EXKIVITY is a small-molecule tyrosine kinase inhibitor (TKI) designed to selectively target EGFR Exon20 insertion mutations. It received FDA premarket approval on Sept. 15, 2021 for the treatment of adult patients with locally advanced or metastatic non-small cell lung cancer (NSCLC) with EGFR Exon20 insertion mutations. These are patients whose disease has progressed on or after platinum-based chemotherapy. This indication received FDA premarket approval under Accelerated Approval based on overall response rate and duration of response demonstrated in the platinum-pretreated population of the Phase 1/2 trial of EXKIVITY. Continued approval for this indication may be contingent upon verification and description of clinical benefit in a confirmatory trial.
“Without proper and timely diagnoses, patients with EGFR Exon20 insertion mutations don’t have access to therapies that can most effectively treat their disease,” says Dion Warren, vice president and head of U.S. Oncology Business Unit at Takeda Oncology. “We’re pleased to partner with Thermo Fisher to identify and address the unmet needs of patients with this rare cancer.”

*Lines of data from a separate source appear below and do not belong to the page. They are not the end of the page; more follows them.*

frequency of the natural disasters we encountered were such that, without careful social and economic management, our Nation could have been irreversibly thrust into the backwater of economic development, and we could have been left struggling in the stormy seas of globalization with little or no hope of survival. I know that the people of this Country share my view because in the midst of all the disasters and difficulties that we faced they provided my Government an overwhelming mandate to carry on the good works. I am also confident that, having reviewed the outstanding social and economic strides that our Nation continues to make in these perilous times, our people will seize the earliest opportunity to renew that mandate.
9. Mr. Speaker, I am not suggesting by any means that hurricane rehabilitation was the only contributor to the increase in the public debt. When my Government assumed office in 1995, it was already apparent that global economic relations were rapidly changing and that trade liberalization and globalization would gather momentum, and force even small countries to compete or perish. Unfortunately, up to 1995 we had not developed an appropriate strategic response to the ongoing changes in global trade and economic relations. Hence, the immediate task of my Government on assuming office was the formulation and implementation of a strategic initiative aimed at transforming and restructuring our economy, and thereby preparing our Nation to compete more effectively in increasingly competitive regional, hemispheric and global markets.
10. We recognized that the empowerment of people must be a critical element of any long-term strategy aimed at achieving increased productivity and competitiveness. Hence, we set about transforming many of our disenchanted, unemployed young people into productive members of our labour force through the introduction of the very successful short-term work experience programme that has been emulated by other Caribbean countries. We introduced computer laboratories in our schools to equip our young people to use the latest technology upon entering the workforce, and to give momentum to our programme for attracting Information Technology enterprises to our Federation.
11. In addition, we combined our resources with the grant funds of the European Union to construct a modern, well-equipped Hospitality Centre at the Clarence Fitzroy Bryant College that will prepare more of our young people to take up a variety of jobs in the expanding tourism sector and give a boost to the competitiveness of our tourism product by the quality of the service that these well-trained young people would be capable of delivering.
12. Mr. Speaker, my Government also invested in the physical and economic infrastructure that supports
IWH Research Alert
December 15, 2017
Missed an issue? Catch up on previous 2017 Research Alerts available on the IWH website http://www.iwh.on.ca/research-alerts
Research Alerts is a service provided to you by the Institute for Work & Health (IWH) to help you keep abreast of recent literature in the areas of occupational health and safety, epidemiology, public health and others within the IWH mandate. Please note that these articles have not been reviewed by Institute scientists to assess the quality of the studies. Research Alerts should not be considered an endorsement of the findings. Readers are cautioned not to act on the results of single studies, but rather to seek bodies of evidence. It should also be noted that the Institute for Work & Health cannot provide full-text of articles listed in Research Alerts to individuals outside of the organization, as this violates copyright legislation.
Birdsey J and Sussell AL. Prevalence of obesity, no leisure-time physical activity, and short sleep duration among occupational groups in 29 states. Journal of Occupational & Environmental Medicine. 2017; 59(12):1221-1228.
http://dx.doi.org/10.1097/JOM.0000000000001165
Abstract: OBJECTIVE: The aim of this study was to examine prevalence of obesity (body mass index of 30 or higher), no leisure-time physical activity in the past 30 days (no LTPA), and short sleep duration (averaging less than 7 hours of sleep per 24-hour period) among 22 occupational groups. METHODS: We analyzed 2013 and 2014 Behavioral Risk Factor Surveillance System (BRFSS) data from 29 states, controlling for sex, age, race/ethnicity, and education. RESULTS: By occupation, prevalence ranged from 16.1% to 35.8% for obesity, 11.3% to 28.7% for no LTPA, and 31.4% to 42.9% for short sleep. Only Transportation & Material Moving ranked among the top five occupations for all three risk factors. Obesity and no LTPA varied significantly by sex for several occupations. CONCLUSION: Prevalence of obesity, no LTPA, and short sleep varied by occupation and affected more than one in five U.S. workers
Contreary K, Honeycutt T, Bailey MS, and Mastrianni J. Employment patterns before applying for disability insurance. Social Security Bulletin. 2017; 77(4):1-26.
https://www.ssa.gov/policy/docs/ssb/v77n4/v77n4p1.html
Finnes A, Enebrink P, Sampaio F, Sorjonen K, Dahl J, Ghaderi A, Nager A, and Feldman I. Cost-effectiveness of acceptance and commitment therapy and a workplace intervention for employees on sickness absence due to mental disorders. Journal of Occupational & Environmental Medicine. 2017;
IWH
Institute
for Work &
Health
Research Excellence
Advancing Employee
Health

Lung cancer is the leading cause of cancer death among both men and women in the U.S. and non-small cell lung cancer accounts for about 80% to 85% of all lung cancer cases. Additionally, EGFR-positive mutations are observed in up to 18% of lung cancer cases in the U.S., offering an opportunity to identify and group patients based on this biomarker. While EGFR mutations are an important therapeutic target, there is a gap in therapies available for EGFR Exon20 insertion mutations, which affects approximately 1-2% of patients with NSCLC.
Conventional PCR methods can miss 50% or more of EGFR Exon20 insertion mutations, thus prompting diagnostic molecular testing with next-generation sequencing (NGS) technology. Testing with NGS is important for early identification and appropriate characterization of tested patients. The FDA premarket approval of the Oncomine will allow for companion testing.
“EXKIVITY offers new hope to previously treated patients with mNSCLC and EGFR Exon20 insertion mutations, who usually do not respond well to other available treatments,” says Garret Hampton, president, Clinical Next-Generation Sequencing and Oncology at Thermo Fisher Scientific. “FDA approval of the Oncomine Dx Target Test as a companion diagnostic for EXKIVITY will allow clinicians to identify key biomarkers in patients who could benefit from this targeted therapy. Working closely with Takeda to scale the clinical adoption of the test as a companion diagnostic for EXKIVITY is an important next step to enabling precision medicine and potentially improving outcomes of lung cancer patients.”